Socrate est l’homme du doute, il cherche les fondements de son actions et de
ses croyances, mais aussi l’homme de la certitude, celle que la vérité existe
et que l’homme peut l’atteindre.
Éducation
socratique :
Elle est une éducation basée sur la
conviction que tout être adulte est rationnel, capable d’apprendre. Elle
définit aussi l’acte d’apprendre comme un processus où l’apprenant est actif et
non passif. Le dialogue est au cœur de ce processus.
Socrate
sera condamné à mort pour avoir apparemment corrompu la jeunesse athénienne
avec ses pratiques et ses idées.
Comme
le dira Jean Brun : «le procès de Socrate c’est le procès fait à la pensée
qui recherche, en dehors de la médiocrité quotidienne, les problèmes
véritables» (Socrate, Paris, PUF, 1992, p. 38).
PLATON
Qui
était-il ?
Un disciple de Socrate !
Né en 427 et mort en 347 av. J.-C.
Il a donc environ 28 ans quand
Socrate meurt.
Platon
veut aller plus loin que Socrate car sa mort est selon lui l’échec non pas de
sa pensée mais de son éducation : le dialogue ne suffit pas.
Platon
va lier étroitement politique et éducation : son ouvrage La République.
Réformer
la société, sortir de la crise de la culture, nécessite la création d’un être
nouveau. Or, cet être neuf ne peut émerger que par l’éducation.
Mieux
on éduque, moins on a besoin de coercition.
Son
système philosophique : (la dualité du monde)
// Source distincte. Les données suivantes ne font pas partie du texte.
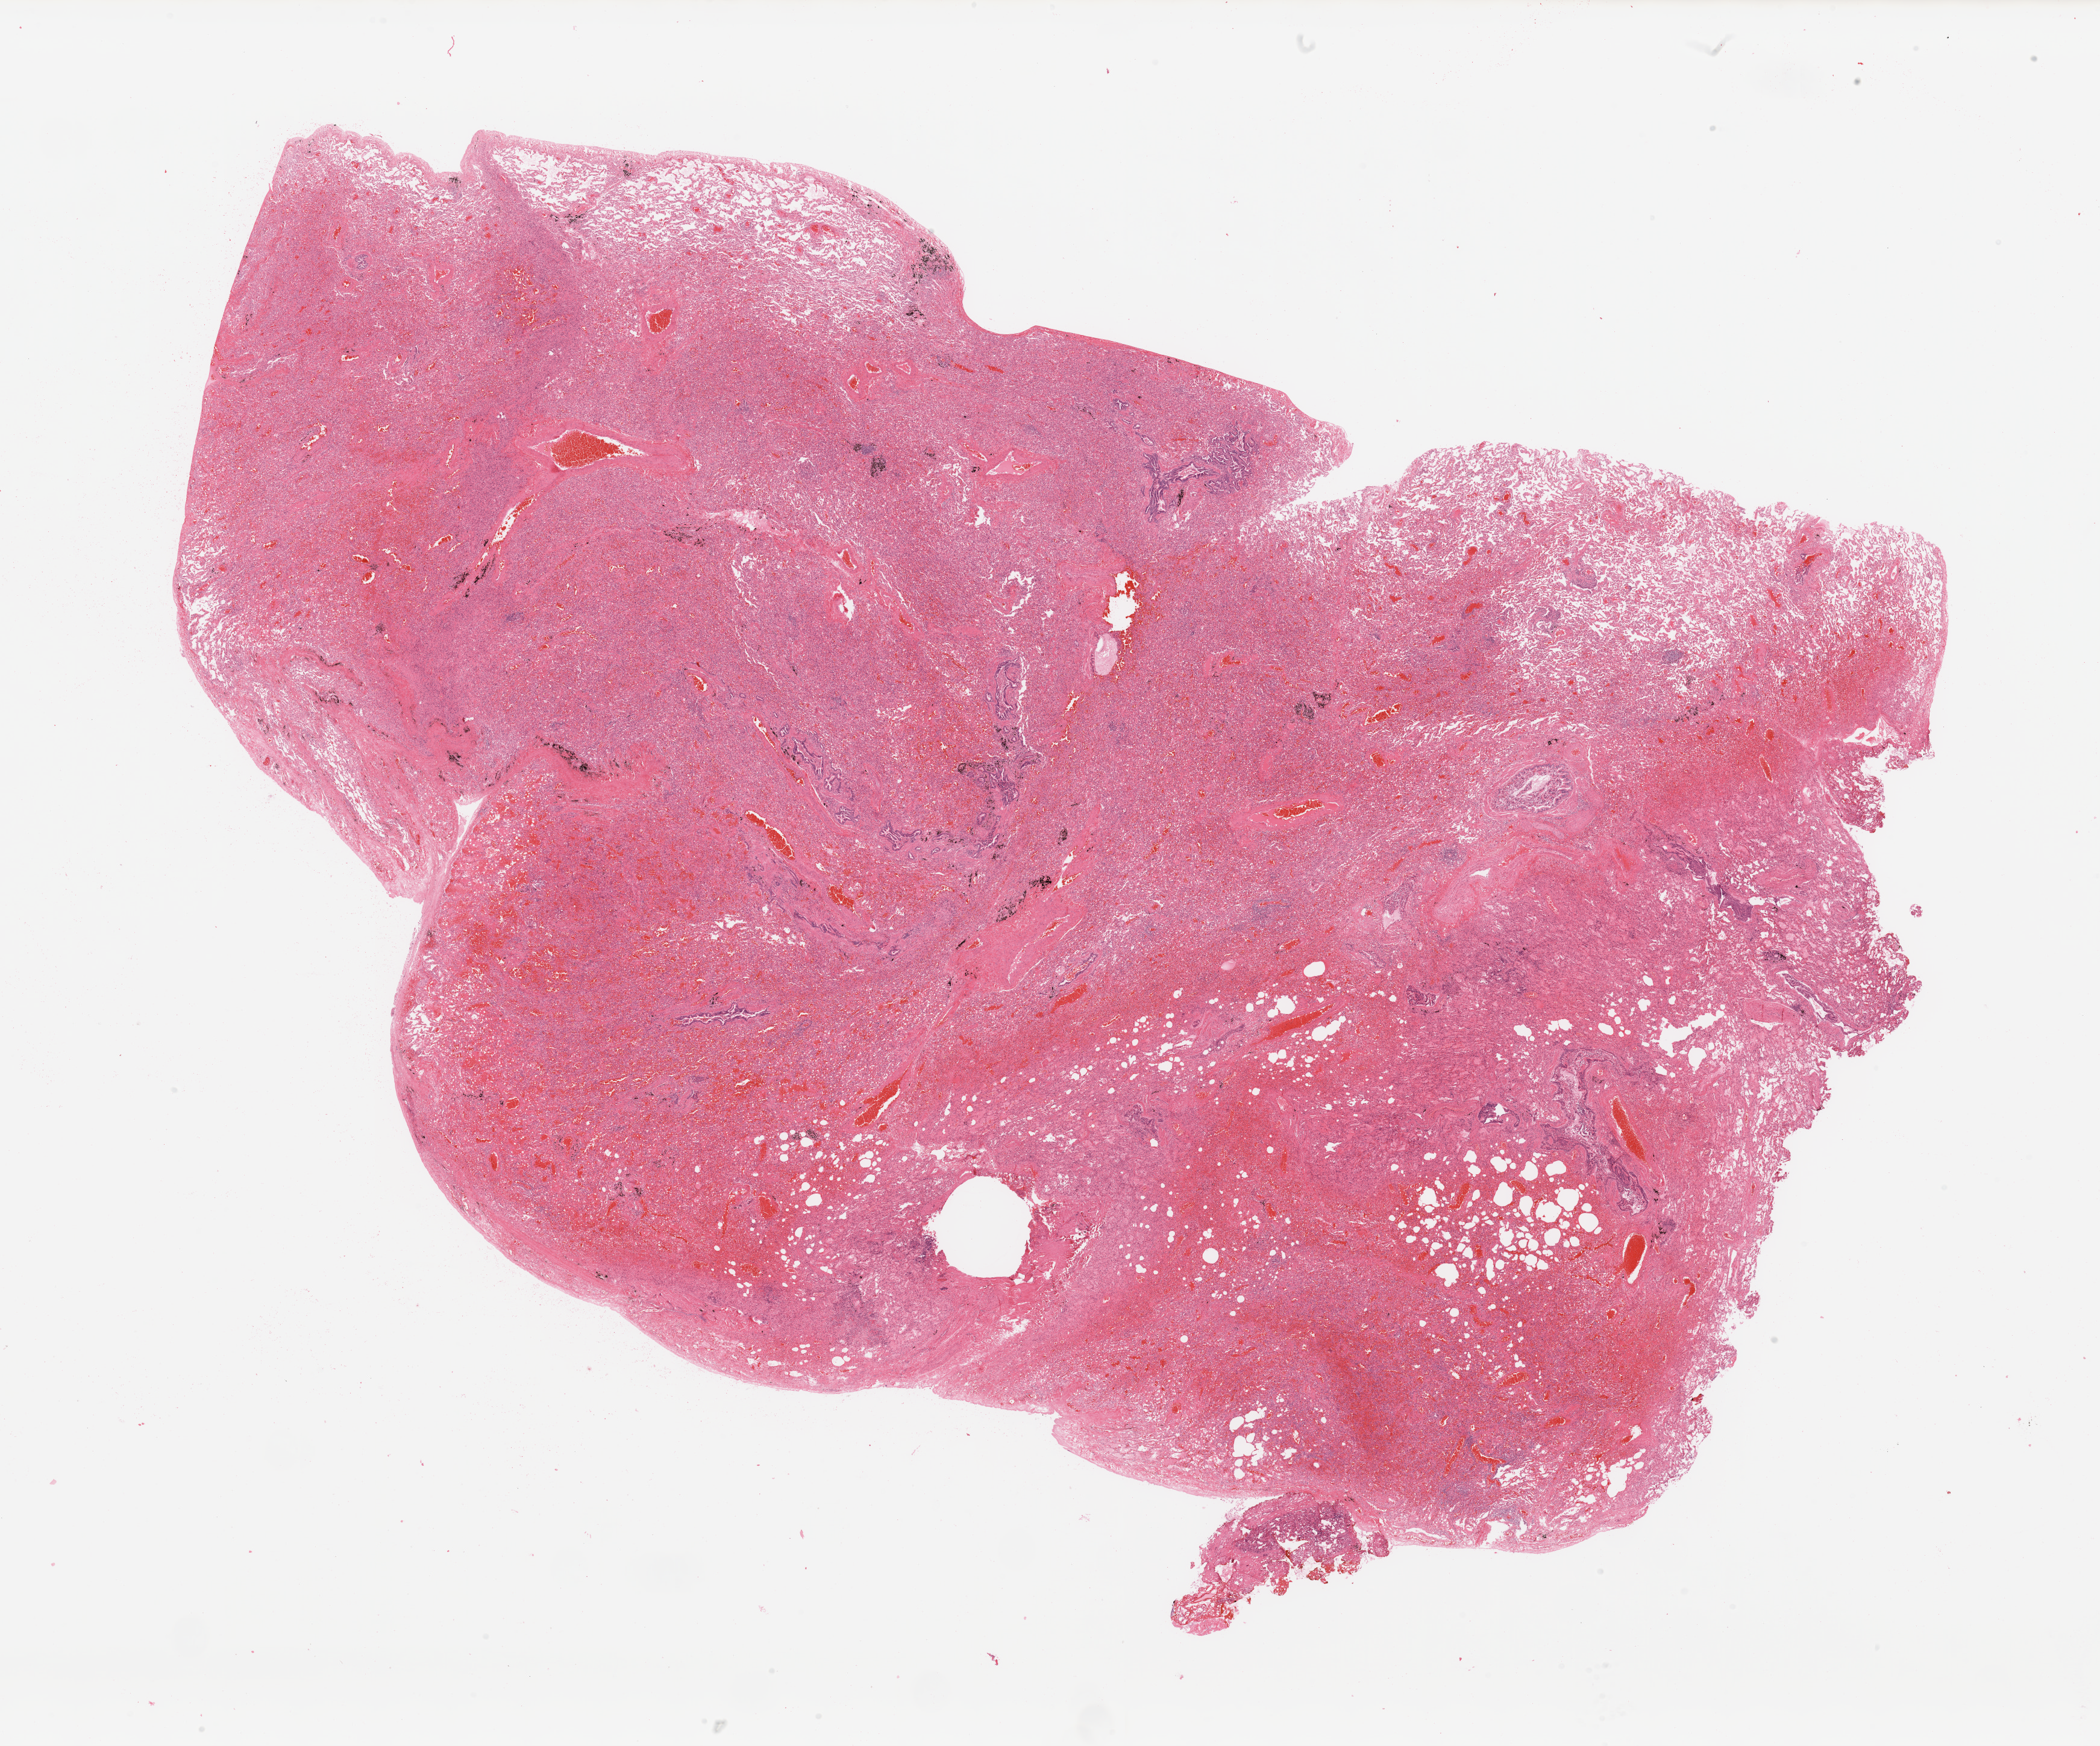
Digitized Hematoxylin and eosin (H&E) stained tissue section (whole slide), shown as a low-resolution overview of the whole scanned area (about 27.6 x 22.9 mm, slide scanned at 20x). Normal (non-tumour) tissue sample, sampled site: lung. Patient: female, age 47 years.
This section: normal (non-tumour) tissue from the same patient. Patient diagnosis: Adenocarcinoma, NOS.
Il existe 2 mondes : le nôtre
et celui des Idées ou essences.
La connaissance véritable porte non
pas sur le contingent mais sur l’absolu.
Ensuite, l’absolu c’est ce qui ne
change pas.
Ce qui ne change pas ce sont les
Idées pures (le Beau, le Bien, etc.).
Le seul savoir qui compte vraiment
c’est celui qui porte sur les essences.
La connaissance véritable est donc
purement contemplative.
Donc,
qu’est-ce que connaître ?
C’est répondre à un appel vers
l’élévation, c’est un acte passionnel.
La
nature de l’éducation :
Un processus de
libération qui va des connaissances purement sensorielles vers les Idées pures.
But
de l’éducation :
Vaincre les passions du corps pour
laisser éclore la pensée rationnelle.
Méthode
éducative :
Un long processus d’apprentissage
qui comporte différents paliers où l’individu en formation voit graduellement
ses croyances remises en question, où il vit des expériences de rupture (mythe
de la caverne).
Programme
complet :
Platon est le 1er penseur
occidental à concevoir un programme éducatif allant de l’enfance à l’âge
adulte.
Méritocratie :
Tous seront
éduquer (garçons et filles, riches et pauvres). Le mérite seul déterminera les
statuts et vocations.
Le
savoir de l’enseignant :
Il ne sera plus seulement celui du
savoir parler des Sophistes ou du savoir argumenter de Socrate mais plutôt un
savoir objectif basé sur la contemplation des essences.
Changement
dans l’activité éducative :
Elle cesse
graduellement de n’être qu’un modèle de communication pour devenir un véritable
programme cognitif. L’accent ne porte plus sur la relation entre 2 individus
mais sur un triangle : l’enseignant, l’étudiant, le savoir.
CONCLUSION
Une éducation morale :
En
s’interrogeant sur les finalités de la connaissance et de l’éducation, Socrate
et Platon ont cherché non pas seulement à connaître les objets mais aussi à
connaître ce qui est et ce qu'est le Bien. Ainsi, leur enseignement vise en quelque
sorte à identifier les savoirs qui doivent diriger notre conduite.
Or,
pour eux, connaître le Bien c’est obligatoirement le vouloir car la
connaissance du bien n’est pas seulement représentation d’un objet mais aussi
conscience d’une valeur.
En
effet, nul ne peut vouloir ce qu’il juge contraire à ses intérêts, ce qu’il
croit sincèrement comme mal.
Ainsi,
pour Socrate et Platon, la volonté est déterminée par la connaissance :
celui qui connaît le vrai Bien voudra le vrai bien. Connaissance
et vertu sont donc liées.
Quelques références
1- Brun, J. (1992), Socrate, Paris : PUF. 2- Châtelet,
F. (1965). Platon. Paris : Gallimard. 3- Delattre, M. (1998). Platon. Paris : Quintette. 4- De Romilly, J.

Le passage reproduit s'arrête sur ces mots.